*Exercise:* Please, from the entries below, transcribe exactly the lines that begin at the line with "Date Of Birth" and end at the line with "validation process.", without the pictures.

· · · ·

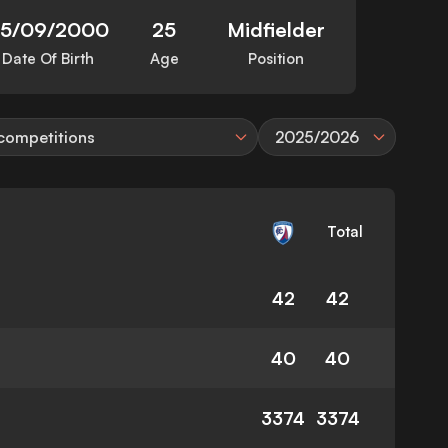
5/09/2000
25
Midfielder
Date Of Birth
Age
Position
 competitions
2025/2026
Total
42
42
40
40
3374
3374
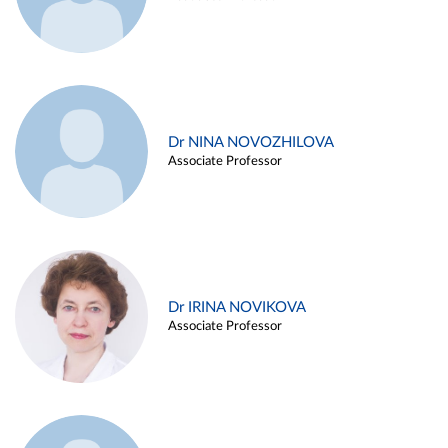
Dr NINA NOVOZHILOVA
Associate Professor
Dr IRINA NOVIKOVA
Associate Professor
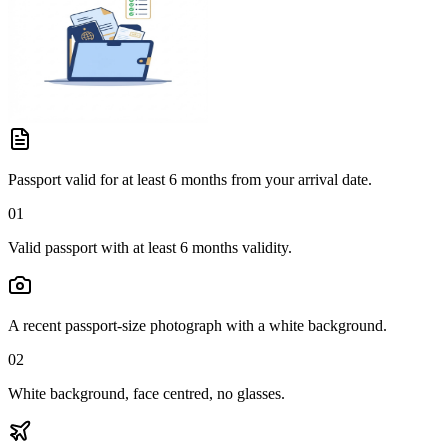
Passport valid for at least 6 months from your arrival date.
01
Valid passport with at least 6 months validity.
A recent passport-size photograph with a white background.
02
White background, face centred, no glasses.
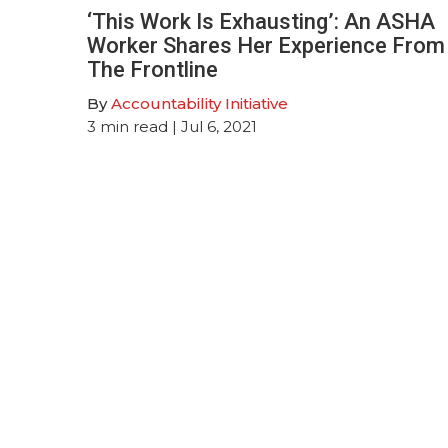
‘This Work Is Exhausting’: An ASHA
Worker Shares Her Experience From
The Frontline
By
Accountability Initiative
3
min read
| Jul 6, 2021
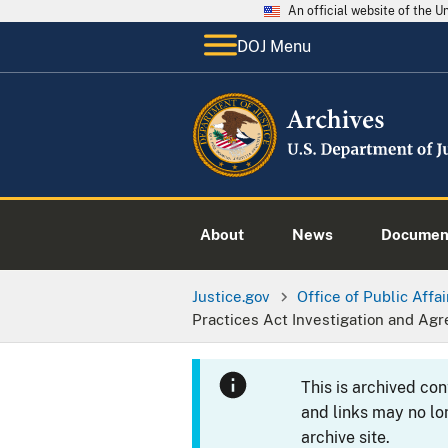
An official website of the 
DOJ Menu
About
News
Documen
Justice.gov
Office of Public Affai
Practices Act Investigation and Agr
This is archived co
and links may no lo
archive site.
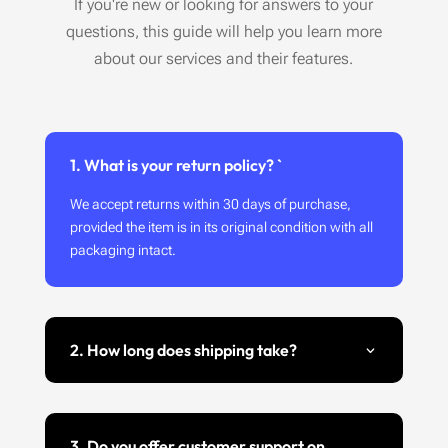
If you're new or looking for answers to your
questions, this guide will help you learn more
about our services and their features.
1. What is your return policy? `
We accept returns within 30 days of purchase,
provided the item is in its original condition with all
packaging intact.
2. How long does shipping take?
3. Do you offer customer support on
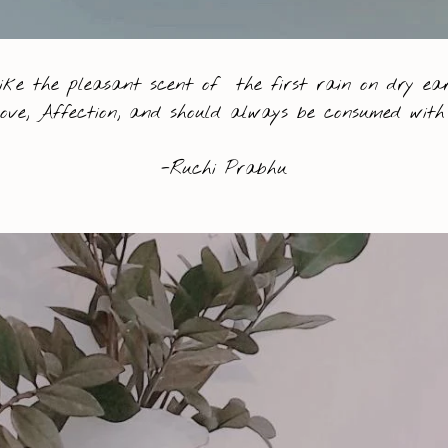
like the pleasant scent of the first rain on dry ear
Love, Affection, and should always be consumed with 
-Ruchi Prabhu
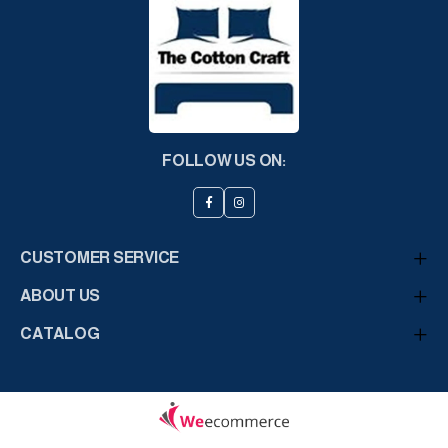
FOLLOW US ON:
CUSTOMER SERVICE
ABOUT US
CATALOG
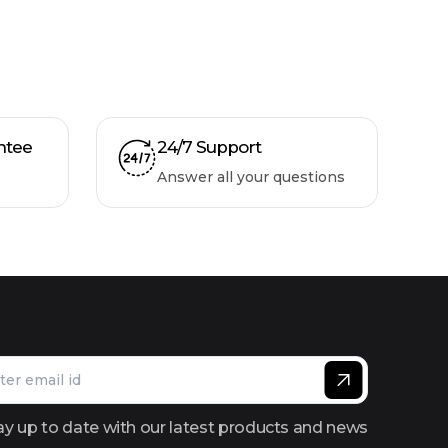
ntee
24/7 Support
Answer all your questions
ay up to date with our latest products and news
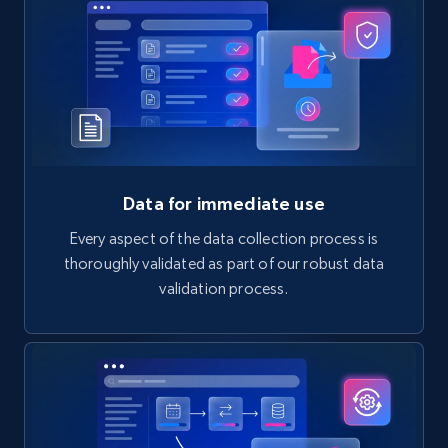
Data for immediate use
Every aspect of the data collection process is
thoroughly validated as part of our robust data
validation process.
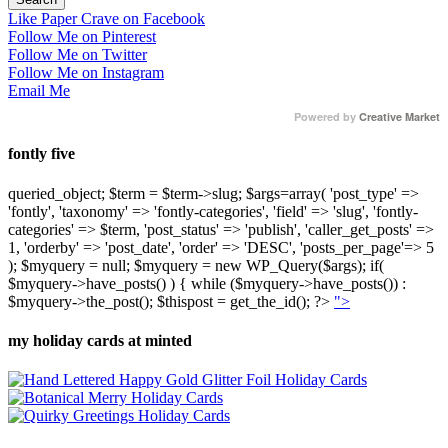
Like Paper Crave on Facebook
Follow Me on Pinterest
Follow Me on Twitter
Follow Me on Instagram
Email Me
Powered by
Creative Market
fontly five
queried_object; $term = $term->slug; $args=array( 'post_type' =>
'fontly', 'taxonomy' => 'fontly-categories', 'field' => 'slug', 'fontly-
categories' => $term, 'post_status' => 'publish', 'caller_get_posts' =>
1, 'orderby' => 'post_date', 'order' => 'DESC', 'posts_per_page'=> 5
); $myquery = null; $myquery = new WP_Query($args); if(
$myquery->have_posts() ) { while ($myquery->have_posts()) :
$myquery->the_post(); $thispost = get_the_id(); ?>
">
my holiday cards at minted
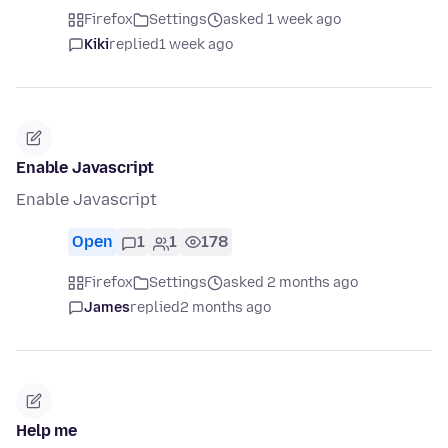
Firefox
Settings
asked 1 week ago
Kiki
replied
1 week ago
Enable Javascript
Enable Javascript
Open
1
1
178
Firefox
Settings
asked 2 months ago
James
replied
2 months ago
Help me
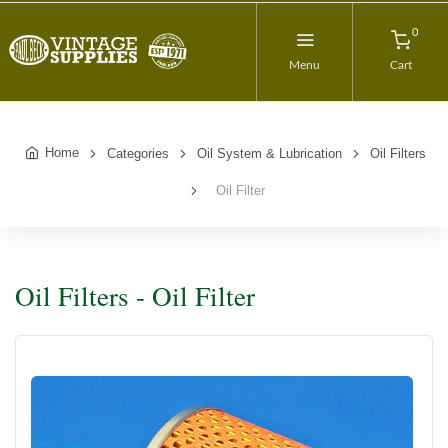
0
Menu
Cart
Home
Categories
Oil System & Lubrication
Oil Filters
Oil Filter
Oil Filters - Oil Filter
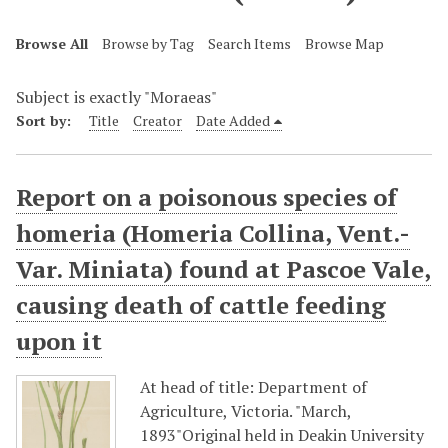
Browse All
Browse by Tag
Search Items
Browse Map
Subject is exactly "Moraeas"
Sort by:
Title
Creator
Date Added
Report on a poisonous species of
homeria (Homeria Collina, Vent.-
Var. Miniata) found at Pascoe Vale,
causing death of cattle feeding
upon it
At head of title: Department of
Agriculture, Victoria. "March,
1893"Original held in Deakin University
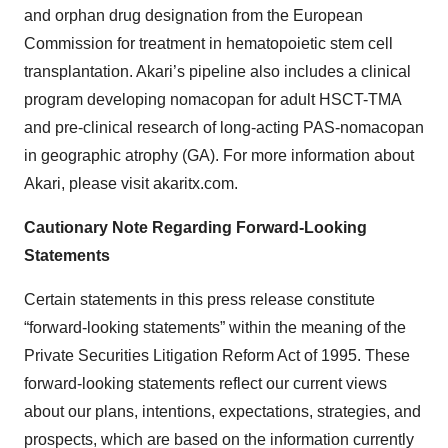
and orphan drug designation from the European
Commission for treatment in hematopoietic stem cell
transplantation. Akari’s pipeline also includes a clinical
program developing nomacopan for adult HSCT-TMA
and pre-clinical research of long-acting PAS-nomacopan
in geographic atrophy (GA). For more information about
Akari, please visit akaritx.com.
Cautionary Note Regarding Forward-Looking
Statements
Certain statements in this press release constitute
“forward-looking statements” within the meaning of the
Private Securities Litigation Reform Act of 1995. These
forward-looking statements reflect our current views
about our plans, intentions, expectations, strategies, and
prospects, which are based on the information currently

· · · ·

*Exercise response:*
Date Of Birth
Age
Position
 competitions
2025/2026
Total
42
42
40
40
3374
3374
Dr NINA NOVOZHILOVA
Associate Professor
Dr IRINA NOVIKOVA
Associate Professor
Passport valid for at least 6 months from your arrival date.
01
Valid passport with at least 6 months validity.
A recent passport-size photograph with a white background.
02
White background, face centred, no glasses.
‘This Work Is Exhausting’: An ASHA
Worker Shares Her Experience From
The Frontline
By
Accountability Initiative
3
min read
| Jul 6, 2021
An official website of the 
DOJ Menu
About
News
Documen
Justice.gov
Office of Public Affai
Practices Act Investigation and Agr
This is archived co
and links may no lo
archive site.
If you're new or looking for answers to your
questions, this guide will help you learn more
about our services and their features.
1. What is your return policy? `
We accept returns within 30 days of purchase,
provided the item is in its original condition with all
packaging intact.
2. How long does shipping take?
3. Do you offer customer support on
like the pleasant scent of the first rain on dry ear
Love, Affection, and should always be consumed with 
-Ruchi Prabhu
FOLLOW US ON:
CUSTOMER SERVICE
ABOUT US
CATALOG
ntee
24/7 Support
Answer all your questions
ay up to date with our latest products and news
Data for immediate use
Every aspect of the data collection process is
thoroughly validated as part of our robust data
validation process.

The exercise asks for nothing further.